Stroc Industrie, qui est la première société à avoir bénéficié de la procédure de sauvegarde judiciaire au Maroc a, quant à elle, obtenu la validation de son plan de sauvegarde en mai 2019. Plus tard, plusieurs de ses anciens salariés demandent la résolution du plan de sauvegarde et en dénoncent la non-application.
Sauvegarde accélérée, protection du créancier… Les éventuels dispositifs d’amélioration
Outre l’absence d’un texte spécifique à la période de confinement, en matière de difficultés d’entreprises, Me Ghaouti déplore également l’absence de dispositifs complémentaires à la sauvegarde judiciaire “de manière générale”.
A titre d’exemple, elle évoque le cas de la France qui a “donné aux chefs d’entreprises, en période de Covid, la possibilité de racheter leurs entreprises si elles étaient liquidées”
Aussi, le législateur français a apporté, après la loi sur la sauvegarde judiciaire, le dispositif de la sauvegarde accélérée.

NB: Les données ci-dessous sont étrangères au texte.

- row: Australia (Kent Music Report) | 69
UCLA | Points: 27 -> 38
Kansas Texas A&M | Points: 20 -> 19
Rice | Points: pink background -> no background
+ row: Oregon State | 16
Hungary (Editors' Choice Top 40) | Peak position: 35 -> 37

“C’est une procédure qui fonctionne assez bien et qui vise les très grandes entreprises dans leurs difficultés spécifiques avec les banques et les institutions de crédit. En un mois, voire deux au maximum, elle les oblige, dans le cadre d’une conciliation, à trouver un accord avec les banquiers”, explique-t-elle.
Il existe donc un certain nombre de mesures qui peuvent “cibler des situations plus spécifiques que la sauvegarde de manière générale”. Cette dernière “gagnerait même à faire participer les créanciers dans la validation du plan de sauvegarde. Ceci permettra d’assurer une certaine confiance, même à priori”, poursuit Me Ghaouti.

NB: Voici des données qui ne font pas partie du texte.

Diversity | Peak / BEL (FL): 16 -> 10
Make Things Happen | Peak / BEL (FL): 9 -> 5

La protection du créancier constitue le socle de l’orientation anglo-saxonne du droit des difficultés d’entreprises. Selon Me Ghaouti, la vision anglo-saxonne “vise à désintéresser les créanciers et leur donne la main pour valider le plan de sauvegarde”. Elle se distingue de l’orientation française qui, elle, tend à “sauvegarder l’entreprise et ainsi sauvegarder l’emploi”.
Pour Me Adsaoui, chacune de ces orientations a ses atouts. “On peut s’inspirer de ces deux modèles mais il ne vaut mieux pas les calquer. Il faudrait plutôt créer un modèle adapté aux entreprises marocaines et pourquoi pas africaines”.